Arbeitsvertrag Verpflichtung Vollkasko Privat-PKW

Hallo,

mal angenommen, ein AG verpflichtet seinen AN im Arbeitsvertrag dazu, seinen Privat-PKW zu Dienstfahrten zu nutzen und dafür eine Vollkasko-Versicherung abzuschließen, so dass im Schadensfall lediglich die SB vom AG übernommen wird, nicht jedoch eine mögliche Höherstufung? Wäre das Rechtens oder müsste der AG auch für die Schadenskosten in voller Höhe aufkommen, wenn keine Vollkasko-Versicherung abgeschlossen wäre, trotz entsprechender Klausel im Vertrag?
Inwiefern müsste der AN sicherstellen, jederzeit ein funktionsfähiges Fahrzeug bereitstellen zu können? D.h. könnten einem AN Probleme entstehen, wenn er zeitweise kein eigenes Fahrzeug für Dienstfahrten zur Verfügung hätte?

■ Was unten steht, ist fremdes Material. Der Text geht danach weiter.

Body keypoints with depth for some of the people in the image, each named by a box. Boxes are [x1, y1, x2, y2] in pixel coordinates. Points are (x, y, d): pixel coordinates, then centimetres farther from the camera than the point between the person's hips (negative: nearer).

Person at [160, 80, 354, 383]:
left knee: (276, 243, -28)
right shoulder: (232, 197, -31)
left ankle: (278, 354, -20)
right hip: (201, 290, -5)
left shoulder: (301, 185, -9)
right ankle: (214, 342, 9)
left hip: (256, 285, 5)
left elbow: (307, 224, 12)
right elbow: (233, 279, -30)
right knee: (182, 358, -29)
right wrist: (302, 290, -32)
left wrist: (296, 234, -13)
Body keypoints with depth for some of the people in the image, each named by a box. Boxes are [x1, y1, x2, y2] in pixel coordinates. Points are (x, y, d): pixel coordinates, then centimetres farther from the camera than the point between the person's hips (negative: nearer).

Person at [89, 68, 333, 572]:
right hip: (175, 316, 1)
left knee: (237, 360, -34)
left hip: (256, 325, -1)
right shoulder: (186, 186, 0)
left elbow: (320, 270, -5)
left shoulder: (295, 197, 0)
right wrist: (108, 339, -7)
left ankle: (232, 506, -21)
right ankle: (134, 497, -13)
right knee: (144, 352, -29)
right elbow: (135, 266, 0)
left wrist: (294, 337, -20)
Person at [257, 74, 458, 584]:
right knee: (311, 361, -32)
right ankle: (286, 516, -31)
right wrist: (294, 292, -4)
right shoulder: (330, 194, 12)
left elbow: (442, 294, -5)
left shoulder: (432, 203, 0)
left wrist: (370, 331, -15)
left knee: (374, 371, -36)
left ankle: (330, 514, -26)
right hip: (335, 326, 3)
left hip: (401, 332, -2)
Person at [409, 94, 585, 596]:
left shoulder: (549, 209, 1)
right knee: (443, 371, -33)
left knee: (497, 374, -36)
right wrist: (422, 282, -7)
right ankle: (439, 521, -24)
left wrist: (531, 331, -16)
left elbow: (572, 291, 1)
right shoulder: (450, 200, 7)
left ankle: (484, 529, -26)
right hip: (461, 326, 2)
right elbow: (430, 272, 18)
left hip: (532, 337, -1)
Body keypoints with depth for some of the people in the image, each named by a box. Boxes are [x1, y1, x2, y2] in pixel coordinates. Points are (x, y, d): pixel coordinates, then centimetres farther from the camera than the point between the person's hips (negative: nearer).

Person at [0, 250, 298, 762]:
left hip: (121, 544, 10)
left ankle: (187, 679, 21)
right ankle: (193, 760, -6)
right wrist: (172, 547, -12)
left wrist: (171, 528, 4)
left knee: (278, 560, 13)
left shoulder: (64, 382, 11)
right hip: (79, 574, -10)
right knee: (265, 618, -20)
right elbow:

Freue mich auf Eure Antworten,

Jochen

Hallo,

im Normalfall haftet ja der Arbeitgeber für Schäden an den Sachen des Arbeitnehmers während der Dienstzeit. Dies gilt im Prinzip auch für den privaten PKw auf Dienstreisen, wenn die Nutzung auf ausdrücklichen Wunsch des Dienstherrn geschieht. Hier ist lt. Vertrag jedoch die Haftung auf die Selbstbeteiligung der Kaskoversicherung beschränkt worden.

Einen weitergehenden Schaden kann wohl nicht geltend gemacht werden, da dies zwischen AG und AN vertraglich vereinbart wurde. Für die dienstliche Nutzung des privaten Fahrzeuges wird in der Regel ja ein höheres Km-Geld gezahlt, mit dem Hinweis, dass durch diese erhöhten Sätze eine Kaskoversicherung mit SB und weitere Schäden abgegolten sind.